TEXT PROVIDED –

○ ○ ○

Cleveland Clinic, ProMedica Seek Partnership

CHICAGO -- The prestigious Cleveland Clinic announced Wednesday it plans to team up with another Ohio health provider, marking the latest merger transforming the Ohio hospital landscape.

The Cleveland Clinic said it will partner with ProMedica Health, an 11-hospital system in northwest Ohio and southeast Michigan that also owns 300 health care facilities.

The two providers signed a memorandum of understanding that will create a “clinically aligned network” and integrate information technology, but stops short of a full merger.

The non-profit health care sector across the country is seeing a record number of partnerships, affiliations, and acquisition as providers prepare for changes under the new federal health care reform law.

The Cleveland Clinic said its newest partnership is part of a national trend toward “population-centric” model of health care from a hospital-centric one.

“In this transformational time in health care, a new level of collaboration is required and health systems are integrating in unique ways,” Toby Cosgrove, the clinic’s CEO, said in a statement. “This affiliation will allow Cleveland Clinic and ProMedica to work together to improve efficiency, reduce costs and drive quality and value to patients.”

○ ○ ○

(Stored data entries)
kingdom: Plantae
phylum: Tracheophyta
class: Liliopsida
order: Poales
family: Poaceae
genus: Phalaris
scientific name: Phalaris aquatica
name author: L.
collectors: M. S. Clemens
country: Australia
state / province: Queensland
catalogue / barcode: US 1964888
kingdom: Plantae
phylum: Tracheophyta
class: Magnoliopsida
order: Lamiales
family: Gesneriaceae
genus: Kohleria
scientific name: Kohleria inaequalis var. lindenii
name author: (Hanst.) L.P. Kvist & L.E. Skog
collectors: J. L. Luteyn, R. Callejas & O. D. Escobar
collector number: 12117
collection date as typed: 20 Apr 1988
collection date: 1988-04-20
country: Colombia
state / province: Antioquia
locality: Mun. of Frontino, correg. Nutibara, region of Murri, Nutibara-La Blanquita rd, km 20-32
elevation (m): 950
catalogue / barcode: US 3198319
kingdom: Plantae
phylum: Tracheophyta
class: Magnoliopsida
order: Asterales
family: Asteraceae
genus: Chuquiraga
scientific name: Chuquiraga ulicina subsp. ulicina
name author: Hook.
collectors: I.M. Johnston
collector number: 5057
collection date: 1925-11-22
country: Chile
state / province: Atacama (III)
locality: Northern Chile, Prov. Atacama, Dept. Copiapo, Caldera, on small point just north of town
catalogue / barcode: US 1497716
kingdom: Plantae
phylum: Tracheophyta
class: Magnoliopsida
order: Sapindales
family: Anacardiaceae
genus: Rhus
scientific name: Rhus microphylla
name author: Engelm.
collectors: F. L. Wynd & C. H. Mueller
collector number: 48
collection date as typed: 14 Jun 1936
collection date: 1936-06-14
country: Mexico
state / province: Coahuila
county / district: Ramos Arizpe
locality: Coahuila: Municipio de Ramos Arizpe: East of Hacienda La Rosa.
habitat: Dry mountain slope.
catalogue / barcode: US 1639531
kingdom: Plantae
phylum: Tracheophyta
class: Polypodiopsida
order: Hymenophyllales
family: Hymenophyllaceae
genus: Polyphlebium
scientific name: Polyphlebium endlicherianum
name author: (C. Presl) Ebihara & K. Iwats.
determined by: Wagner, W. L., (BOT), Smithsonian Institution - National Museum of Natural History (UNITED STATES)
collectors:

○ ○ ○

DIRECTIONS –
[1] Summarize the article on the Cleveland Clinic and ProMedica partnership in two sentences.
[2] Write the next part of the article on the Cleveland Clinic and ProMedica partnership, picking up after its final sentence.
The listing was drawn from a different source than the article.

TASK ANSWERS –
[1] The Cleveland Clinic announced it will partner with ProMedica Health, an 11-hospital system in northwest Ohio and southeast Michigan, under a memorandum of understanding that creates a "clinically aligned network" and integrates information technology but stops short of a full merger. The deal comes as non-profit health care providers across the country form a record number of partnerships ahead of changes under the new federal health care reform law, and the clinic described it as part of a shift toward a "population-centric" model of care.

[2]
In July, the Clinic announced it would build a new hospital in the city of Avon and would renovate an existing health center, and in June it announced a partnership with Case Western Reserve University for the university’s new medical education building, which will be built on the Cleveland Clinic’s main campus.

Elsewhere in Ohio, the University Hospitals Health System in late June said it wants to acquire EMH Healthcare, a small system based in Lorain County. Catholic Health Partners, the state’s largest provider, announced in February that it plans to acquire Akron-based Summa Health System.